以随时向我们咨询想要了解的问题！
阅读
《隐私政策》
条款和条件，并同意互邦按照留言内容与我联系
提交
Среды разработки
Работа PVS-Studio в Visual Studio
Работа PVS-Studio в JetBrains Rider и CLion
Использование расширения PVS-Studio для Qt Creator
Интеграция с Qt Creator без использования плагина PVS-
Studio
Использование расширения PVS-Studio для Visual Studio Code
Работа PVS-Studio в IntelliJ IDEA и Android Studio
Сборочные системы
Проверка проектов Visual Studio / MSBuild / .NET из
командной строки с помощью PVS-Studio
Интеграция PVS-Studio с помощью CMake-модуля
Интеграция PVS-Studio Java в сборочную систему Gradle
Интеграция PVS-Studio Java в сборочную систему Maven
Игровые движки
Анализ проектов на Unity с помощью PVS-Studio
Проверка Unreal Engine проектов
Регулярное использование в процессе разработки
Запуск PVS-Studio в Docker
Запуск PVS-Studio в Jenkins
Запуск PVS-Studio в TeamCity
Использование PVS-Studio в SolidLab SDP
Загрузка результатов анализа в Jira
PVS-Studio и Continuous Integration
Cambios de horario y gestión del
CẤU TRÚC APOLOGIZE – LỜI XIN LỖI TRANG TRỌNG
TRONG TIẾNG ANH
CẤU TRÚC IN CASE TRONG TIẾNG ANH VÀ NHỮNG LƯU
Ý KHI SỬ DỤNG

################

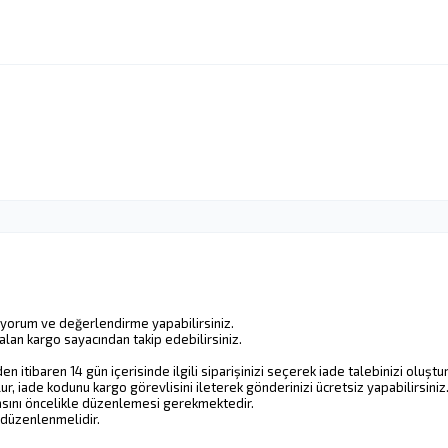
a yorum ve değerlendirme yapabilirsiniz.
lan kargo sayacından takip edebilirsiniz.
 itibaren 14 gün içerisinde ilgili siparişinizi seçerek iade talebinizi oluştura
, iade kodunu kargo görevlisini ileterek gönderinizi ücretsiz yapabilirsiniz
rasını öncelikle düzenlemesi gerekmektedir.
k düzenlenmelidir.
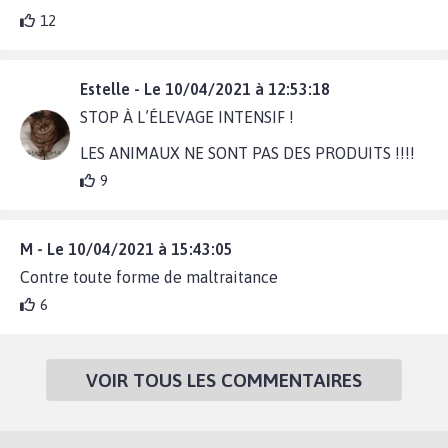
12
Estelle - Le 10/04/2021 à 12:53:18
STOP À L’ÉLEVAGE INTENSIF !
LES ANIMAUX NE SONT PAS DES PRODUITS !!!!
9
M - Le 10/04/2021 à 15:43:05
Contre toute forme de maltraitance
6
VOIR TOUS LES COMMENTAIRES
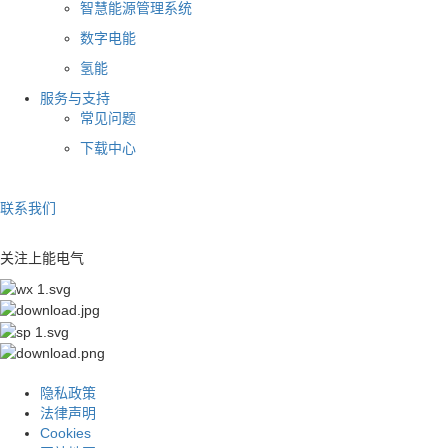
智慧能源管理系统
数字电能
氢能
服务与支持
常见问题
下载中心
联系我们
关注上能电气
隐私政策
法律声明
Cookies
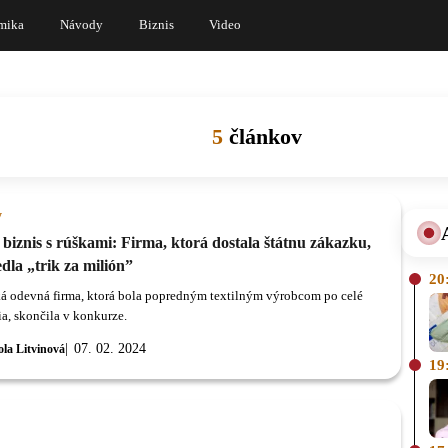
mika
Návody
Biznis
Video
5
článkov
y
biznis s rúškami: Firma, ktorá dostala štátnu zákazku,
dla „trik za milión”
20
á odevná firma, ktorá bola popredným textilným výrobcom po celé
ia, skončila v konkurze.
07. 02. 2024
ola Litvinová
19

################

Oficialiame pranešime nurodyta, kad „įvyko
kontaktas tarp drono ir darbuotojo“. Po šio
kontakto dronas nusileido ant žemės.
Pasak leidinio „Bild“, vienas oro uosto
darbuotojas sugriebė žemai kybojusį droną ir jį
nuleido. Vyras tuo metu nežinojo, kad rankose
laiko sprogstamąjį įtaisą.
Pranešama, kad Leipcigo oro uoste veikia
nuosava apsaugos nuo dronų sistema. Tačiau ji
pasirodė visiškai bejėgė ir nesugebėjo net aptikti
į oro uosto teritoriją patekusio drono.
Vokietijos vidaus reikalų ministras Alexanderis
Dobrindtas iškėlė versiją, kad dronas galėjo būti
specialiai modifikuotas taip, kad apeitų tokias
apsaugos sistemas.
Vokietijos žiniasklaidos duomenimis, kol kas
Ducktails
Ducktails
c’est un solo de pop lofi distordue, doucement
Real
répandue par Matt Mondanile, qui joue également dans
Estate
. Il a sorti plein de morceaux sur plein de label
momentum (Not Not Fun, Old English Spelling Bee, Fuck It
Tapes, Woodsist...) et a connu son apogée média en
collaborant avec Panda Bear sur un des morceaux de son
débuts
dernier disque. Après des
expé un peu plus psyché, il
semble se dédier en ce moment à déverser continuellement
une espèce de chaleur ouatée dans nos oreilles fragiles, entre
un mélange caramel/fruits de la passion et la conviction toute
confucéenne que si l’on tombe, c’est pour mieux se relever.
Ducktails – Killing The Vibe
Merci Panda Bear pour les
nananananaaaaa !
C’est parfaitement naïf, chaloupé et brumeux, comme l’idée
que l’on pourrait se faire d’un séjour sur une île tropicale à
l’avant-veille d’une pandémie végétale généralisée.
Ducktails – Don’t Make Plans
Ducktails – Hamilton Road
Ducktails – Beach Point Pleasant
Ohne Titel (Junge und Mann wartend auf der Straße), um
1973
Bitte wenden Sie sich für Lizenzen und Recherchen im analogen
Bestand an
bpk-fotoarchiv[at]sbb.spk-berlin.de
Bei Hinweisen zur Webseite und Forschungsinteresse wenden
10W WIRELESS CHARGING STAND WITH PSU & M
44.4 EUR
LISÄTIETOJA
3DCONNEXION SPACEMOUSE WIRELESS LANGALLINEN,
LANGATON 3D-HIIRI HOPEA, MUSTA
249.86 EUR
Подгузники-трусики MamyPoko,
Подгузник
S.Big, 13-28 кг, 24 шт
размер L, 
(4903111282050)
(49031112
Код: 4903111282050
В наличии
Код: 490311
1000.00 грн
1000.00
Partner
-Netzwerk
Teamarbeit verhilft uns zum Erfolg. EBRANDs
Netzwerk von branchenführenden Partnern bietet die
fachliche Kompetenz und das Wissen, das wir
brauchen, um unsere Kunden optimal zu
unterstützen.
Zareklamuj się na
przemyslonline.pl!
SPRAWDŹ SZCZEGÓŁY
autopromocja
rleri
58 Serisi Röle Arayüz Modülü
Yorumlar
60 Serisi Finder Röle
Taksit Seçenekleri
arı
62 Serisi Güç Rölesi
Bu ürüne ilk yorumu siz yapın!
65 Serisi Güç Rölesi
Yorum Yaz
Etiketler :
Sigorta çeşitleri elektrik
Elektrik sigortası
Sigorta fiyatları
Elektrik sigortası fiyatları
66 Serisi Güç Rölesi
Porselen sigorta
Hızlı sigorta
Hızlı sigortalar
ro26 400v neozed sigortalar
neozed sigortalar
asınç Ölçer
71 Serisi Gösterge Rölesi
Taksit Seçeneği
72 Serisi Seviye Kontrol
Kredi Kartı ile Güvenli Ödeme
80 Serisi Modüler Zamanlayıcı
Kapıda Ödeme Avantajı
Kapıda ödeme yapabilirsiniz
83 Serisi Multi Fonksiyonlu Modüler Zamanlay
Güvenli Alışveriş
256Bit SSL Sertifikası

################

▸ **WHAT IS BEING ASKED**
Present the lines from the one containing "以随时向我们咨询想要了解的问题！" through the one containing "Интеграция PVS-Studio Java в сборочную систему Gradle", inclusive, as a Markdown table with the columns Row and Line, leaving out any blank lines.

▸ **ANSWER BOX**
| Row | Line |
|---|---|
| 1 | 以随时向我们咨询想要了解的问题！ |
| 2 | 阅读 |
| 3 | 《隐私政策》 |
| 4 | 条款和条件，并同意互邦按照留言内容与我联系 |
| 5 | 提交 |
| 6 | Среды разработки |
| 7 | Работа PVS-Studio в Visual Studio |
| 8 | Работа PVS-Studio в JetBrains Rider и CLion |
| 9 | Использование расширения PVS-Studio для Qt Creator |
| 10 | Интеграция с Qt Creator без использования плагина PVS- |
| 11 | Studio |
| 12 | Использование расширения PVS-Studio для Visual Studio Code |
| 13 | Работа PVS-Studio в IntelliJ IDEA и Android Studio |
| 14 | Сборочные системы |
| 15 | Проверка проектов Visual Studio / MSBuild / .NET из |
| 16 | командной строки с помощью PVS-Studio |
| 17 | Интеграция PVS-Studio с помощью CMake-модуля |
| 18 | Интеграция PVS-Studio Java в сборочную систему Gradle |